Pese al endeudamiento y subsidios excesivos, el crecimiento y la estabilidad desde su llegada al poder han sido admirables, aunque el último año esos excesos cobran su precio inevitable. Siempre reivindico mi derecho a cambiar de opinión ante evidencia de haberme equivocado. Aplico a la vividura mis experiencias e intuiciones y un principio del método científico: no existen certezas absolutas y los avances dependen de la duda incesante.
No deseo dudar de su decencia, pues he sentido que Luis luce genuinamente motivado para dejar al país en situación mejor que como lo encontró. Muchas métricas demuestran sus logros.
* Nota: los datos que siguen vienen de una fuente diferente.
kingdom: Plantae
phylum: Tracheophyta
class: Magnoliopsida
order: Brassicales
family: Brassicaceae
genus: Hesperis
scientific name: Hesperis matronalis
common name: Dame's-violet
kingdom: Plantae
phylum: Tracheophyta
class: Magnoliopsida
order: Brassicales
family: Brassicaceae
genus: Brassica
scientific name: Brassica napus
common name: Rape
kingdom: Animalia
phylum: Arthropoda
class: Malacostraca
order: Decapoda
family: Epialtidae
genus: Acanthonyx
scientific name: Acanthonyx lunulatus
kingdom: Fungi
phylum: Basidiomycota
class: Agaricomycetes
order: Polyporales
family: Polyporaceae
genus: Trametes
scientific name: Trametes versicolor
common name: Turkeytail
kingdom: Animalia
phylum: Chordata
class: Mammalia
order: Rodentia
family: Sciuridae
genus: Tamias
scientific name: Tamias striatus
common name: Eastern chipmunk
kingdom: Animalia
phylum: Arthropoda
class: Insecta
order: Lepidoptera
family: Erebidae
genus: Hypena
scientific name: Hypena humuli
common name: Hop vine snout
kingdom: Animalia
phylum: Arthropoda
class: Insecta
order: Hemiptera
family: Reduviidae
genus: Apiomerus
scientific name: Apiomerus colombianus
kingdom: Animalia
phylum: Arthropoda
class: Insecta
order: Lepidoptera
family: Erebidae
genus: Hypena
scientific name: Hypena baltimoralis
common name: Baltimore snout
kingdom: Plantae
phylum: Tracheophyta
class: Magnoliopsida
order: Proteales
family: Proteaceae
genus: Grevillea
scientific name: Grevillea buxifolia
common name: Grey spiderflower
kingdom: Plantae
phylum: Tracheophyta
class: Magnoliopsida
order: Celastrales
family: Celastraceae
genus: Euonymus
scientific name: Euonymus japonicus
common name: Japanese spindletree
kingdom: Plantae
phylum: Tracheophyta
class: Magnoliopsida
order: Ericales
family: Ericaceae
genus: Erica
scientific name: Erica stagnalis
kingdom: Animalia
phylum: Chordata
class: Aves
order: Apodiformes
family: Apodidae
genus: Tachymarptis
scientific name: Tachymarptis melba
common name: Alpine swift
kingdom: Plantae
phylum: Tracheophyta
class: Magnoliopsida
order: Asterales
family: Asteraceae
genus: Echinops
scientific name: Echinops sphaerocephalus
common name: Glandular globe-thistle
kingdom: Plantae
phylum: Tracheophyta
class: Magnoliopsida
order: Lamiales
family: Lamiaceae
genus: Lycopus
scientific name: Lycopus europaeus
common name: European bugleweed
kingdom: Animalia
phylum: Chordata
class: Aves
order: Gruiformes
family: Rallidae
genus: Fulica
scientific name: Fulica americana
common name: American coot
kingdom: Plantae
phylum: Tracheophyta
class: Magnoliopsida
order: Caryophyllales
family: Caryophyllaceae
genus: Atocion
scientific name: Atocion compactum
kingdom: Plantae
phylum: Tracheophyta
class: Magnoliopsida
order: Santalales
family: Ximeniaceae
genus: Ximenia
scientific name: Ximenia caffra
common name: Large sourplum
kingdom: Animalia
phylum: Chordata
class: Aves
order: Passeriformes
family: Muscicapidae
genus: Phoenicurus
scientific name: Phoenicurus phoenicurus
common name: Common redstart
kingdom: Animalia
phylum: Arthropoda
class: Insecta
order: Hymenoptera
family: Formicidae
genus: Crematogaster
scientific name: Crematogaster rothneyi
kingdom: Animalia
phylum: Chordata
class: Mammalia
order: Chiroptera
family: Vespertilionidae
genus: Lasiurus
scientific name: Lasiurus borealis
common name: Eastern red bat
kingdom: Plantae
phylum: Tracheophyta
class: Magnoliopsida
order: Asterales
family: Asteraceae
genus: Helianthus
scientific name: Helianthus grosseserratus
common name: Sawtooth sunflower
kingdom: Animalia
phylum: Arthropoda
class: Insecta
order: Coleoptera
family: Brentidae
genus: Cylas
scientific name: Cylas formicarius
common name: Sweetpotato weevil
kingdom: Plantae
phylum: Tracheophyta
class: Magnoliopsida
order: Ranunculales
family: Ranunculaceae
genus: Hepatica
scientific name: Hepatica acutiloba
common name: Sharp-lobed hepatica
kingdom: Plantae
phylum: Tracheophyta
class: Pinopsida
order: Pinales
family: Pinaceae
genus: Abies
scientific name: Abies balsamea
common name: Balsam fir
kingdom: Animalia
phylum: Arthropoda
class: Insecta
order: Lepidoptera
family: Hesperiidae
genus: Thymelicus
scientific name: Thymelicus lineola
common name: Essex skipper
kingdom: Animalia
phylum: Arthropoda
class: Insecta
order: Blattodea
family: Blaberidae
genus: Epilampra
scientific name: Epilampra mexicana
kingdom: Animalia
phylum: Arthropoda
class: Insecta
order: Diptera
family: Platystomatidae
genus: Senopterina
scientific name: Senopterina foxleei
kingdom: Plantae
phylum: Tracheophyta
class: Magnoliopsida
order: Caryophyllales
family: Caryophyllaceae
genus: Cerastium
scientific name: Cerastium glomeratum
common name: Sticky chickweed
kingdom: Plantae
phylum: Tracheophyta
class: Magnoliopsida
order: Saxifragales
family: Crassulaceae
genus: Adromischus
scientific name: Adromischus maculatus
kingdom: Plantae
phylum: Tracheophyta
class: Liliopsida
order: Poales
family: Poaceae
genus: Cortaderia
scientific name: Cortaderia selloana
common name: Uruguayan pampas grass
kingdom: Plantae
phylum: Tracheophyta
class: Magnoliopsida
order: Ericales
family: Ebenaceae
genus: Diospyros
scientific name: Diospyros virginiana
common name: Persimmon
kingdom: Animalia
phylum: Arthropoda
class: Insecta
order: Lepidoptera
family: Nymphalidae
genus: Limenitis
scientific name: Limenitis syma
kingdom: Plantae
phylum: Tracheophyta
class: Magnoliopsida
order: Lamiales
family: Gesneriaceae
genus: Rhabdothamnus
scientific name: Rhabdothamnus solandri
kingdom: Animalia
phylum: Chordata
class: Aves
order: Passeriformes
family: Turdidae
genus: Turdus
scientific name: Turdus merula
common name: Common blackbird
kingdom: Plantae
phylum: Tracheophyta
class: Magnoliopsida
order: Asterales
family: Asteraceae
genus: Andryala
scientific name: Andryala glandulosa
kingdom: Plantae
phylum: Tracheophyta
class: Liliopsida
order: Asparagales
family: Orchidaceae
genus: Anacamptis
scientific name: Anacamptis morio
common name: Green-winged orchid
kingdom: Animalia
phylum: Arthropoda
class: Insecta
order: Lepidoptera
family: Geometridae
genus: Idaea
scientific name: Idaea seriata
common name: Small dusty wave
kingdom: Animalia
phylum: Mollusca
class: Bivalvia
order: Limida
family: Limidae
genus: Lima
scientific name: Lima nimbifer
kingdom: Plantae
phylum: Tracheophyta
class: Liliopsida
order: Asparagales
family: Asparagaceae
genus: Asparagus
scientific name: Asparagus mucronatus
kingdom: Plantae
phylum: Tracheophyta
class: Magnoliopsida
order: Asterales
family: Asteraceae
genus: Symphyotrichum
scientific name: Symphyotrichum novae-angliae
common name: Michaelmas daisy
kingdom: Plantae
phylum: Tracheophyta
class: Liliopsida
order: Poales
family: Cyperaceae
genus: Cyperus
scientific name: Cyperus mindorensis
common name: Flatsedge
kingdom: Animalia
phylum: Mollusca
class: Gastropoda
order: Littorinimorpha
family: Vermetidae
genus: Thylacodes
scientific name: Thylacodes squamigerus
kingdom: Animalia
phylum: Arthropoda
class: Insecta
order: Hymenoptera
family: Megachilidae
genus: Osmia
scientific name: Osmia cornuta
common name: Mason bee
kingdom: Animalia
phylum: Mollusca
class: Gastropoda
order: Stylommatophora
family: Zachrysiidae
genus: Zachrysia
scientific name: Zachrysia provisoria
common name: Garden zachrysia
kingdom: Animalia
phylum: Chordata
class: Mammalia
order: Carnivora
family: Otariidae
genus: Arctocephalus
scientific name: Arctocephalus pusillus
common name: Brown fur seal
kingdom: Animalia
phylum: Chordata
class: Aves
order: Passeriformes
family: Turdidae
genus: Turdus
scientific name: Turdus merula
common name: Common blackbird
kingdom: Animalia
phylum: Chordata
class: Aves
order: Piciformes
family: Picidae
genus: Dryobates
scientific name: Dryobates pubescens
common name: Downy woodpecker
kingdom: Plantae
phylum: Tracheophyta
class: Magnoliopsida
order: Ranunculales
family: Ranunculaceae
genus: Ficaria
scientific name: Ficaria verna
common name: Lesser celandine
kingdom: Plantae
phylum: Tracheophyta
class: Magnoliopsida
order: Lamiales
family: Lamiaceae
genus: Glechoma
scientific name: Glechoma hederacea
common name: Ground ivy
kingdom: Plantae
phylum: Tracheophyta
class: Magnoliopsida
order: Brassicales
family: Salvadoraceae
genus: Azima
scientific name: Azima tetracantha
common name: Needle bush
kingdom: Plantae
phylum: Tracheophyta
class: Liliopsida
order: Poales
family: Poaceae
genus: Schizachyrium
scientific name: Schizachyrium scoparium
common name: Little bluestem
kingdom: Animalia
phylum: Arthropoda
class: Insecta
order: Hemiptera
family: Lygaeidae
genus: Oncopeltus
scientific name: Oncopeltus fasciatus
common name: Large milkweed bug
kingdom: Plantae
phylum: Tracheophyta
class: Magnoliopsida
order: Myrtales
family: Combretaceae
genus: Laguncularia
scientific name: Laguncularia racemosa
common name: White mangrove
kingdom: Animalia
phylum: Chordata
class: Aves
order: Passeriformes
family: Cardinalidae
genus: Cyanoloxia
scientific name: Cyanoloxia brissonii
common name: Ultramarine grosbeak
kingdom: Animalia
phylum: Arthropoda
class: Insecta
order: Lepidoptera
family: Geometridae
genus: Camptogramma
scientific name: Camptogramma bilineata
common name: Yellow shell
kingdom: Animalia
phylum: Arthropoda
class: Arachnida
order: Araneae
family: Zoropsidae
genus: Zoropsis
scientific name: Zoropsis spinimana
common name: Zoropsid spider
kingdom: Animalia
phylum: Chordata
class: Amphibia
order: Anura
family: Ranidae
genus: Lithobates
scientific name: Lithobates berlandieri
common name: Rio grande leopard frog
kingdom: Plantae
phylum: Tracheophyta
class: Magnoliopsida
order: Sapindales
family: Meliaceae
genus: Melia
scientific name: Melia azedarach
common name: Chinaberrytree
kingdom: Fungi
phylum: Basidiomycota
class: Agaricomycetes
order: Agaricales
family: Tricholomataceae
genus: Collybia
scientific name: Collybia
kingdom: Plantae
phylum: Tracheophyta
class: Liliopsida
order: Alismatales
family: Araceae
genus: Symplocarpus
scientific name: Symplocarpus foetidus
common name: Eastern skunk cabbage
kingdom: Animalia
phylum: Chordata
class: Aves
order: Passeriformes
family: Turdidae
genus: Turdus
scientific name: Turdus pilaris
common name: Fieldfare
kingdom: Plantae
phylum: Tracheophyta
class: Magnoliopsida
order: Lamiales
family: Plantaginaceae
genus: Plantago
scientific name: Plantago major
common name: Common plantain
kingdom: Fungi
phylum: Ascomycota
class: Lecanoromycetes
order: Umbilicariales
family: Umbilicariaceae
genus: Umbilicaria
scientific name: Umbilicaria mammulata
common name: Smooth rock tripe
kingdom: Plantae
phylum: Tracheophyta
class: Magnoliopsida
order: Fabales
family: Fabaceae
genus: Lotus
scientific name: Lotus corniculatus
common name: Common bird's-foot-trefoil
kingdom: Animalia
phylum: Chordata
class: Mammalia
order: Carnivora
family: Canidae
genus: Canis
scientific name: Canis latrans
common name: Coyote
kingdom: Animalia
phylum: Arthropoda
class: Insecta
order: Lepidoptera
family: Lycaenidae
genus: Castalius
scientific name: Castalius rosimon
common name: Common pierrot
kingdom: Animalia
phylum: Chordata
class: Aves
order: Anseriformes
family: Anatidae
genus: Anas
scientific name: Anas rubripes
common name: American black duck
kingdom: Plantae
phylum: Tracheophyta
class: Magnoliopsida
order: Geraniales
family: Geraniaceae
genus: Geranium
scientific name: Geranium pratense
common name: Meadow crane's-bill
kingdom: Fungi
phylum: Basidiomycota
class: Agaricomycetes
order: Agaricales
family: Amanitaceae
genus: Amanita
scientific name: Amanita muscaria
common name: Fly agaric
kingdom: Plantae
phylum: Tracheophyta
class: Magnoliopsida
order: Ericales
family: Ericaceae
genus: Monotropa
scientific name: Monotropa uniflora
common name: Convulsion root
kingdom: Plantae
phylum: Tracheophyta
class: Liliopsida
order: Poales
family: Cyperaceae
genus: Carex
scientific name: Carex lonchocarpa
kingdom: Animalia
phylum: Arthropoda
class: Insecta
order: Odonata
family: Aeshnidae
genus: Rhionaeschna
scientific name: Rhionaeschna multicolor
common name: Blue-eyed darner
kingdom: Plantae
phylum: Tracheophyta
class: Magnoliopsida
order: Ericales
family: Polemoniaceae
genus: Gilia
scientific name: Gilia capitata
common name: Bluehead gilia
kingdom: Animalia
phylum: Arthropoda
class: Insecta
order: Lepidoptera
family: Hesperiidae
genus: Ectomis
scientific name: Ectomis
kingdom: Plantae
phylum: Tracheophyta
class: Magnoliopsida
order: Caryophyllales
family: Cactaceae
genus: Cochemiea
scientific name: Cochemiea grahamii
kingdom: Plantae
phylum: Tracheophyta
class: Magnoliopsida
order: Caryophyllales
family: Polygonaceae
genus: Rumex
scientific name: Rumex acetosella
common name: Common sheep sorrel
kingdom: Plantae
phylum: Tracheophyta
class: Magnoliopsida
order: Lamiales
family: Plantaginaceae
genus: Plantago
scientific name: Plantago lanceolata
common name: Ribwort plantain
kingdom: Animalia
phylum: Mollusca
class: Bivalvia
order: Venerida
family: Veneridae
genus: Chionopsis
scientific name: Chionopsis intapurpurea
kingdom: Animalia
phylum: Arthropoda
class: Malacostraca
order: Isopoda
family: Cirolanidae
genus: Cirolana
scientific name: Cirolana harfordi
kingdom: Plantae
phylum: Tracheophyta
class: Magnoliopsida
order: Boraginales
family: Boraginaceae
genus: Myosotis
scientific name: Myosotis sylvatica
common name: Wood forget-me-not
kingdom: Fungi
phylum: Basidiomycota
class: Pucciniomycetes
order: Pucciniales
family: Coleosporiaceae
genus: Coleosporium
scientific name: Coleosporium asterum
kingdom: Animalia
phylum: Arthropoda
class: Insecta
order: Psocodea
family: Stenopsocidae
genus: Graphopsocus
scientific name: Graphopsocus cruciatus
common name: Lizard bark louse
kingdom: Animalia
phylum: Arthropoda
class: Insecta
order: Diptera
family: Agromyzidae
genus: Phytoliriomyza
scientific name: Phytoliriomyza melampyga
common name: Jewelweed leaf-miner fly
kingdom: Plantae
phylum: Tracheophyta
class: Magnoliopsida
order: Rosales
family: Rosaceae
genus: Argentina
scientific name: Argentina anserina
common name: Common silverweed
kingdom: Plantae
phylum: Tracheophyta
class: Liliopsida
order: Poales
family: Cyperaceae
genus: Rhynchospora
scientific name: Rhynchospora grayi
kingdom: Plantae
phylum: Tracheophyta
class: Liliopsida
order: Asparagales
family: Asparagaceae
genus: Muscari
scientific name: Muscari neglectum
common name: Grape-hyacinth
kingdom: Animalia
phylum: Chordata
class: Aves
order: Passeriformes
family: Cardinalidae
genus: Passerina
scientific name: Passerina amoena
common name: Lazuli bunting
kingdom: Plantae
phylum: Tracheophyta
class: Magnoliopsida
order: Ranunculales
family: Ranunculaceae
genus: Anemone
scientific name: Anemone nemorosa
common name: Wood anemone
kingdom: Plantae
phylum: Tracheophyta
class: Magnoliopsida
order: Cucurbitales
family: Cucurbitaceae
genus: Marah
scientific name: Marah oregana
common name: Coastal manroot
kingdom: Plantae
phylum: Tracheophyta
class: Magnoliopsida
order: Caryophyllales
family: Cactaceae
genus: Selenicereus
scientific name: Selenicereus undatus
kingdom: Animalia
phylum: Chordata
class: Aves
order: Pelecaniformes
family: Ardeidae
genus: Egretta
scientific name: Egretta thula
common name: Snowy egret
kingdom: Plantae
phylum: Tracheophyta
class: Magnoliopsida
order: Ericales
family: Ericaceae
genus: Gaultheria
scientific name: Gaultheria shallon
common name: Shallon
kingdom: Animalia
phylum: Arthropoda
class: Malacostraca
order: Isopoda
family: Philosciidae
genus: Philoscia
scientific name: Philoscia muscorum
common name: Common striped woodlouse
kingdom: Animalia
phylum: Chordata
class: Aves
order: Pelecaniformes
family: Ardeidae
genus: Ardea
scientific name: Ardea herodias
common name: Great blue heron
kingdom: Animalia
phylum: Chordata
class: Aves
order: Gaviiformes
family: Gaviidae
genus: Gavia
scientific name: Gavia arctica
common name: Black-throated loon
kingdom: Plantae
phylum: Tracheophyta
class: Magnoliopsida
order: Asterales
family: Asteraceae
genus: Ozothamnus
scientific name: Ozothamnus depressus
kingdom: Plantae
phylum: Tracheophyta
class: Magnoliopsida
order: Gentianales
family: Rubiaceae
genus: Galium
He criticado su incomprensible actitud frente a los fracasos de las quebradas EDE, la lentitud para aprovechar nuestra riqueza minera, el vergonzoso lawfare e inefectividad del Ministerio Público, el adanismo asnal de funcionarios, los retrasos educativo y de reforma policial. Hasta la voluntad se entapona. Es irritante que sus comunicólogos crean que esos problemas se resuelven en la prensa y las redes, en vez de faenando arduamente.
Ni Goebbels pudo así… Ahora, el escandaloso dolo en Senasa es un punto de inflexión, un parteaguas. Los locuaces jefes del PRM deben explicaciones. Lejos de “virarme”, como creen algunos, mi indignación es quizás la mejor manera de manifestar que deseo seguir creyendo en Luis. Al país —que no se acaba el 2028— le hará terrible daño que él termine malamente.
Abinader está obligado a demostrar que quienes creemos en él no hemos sido (again!) engañados por crédulos, por no decir cogidos de pendejos. Podría virársele el país casi entero.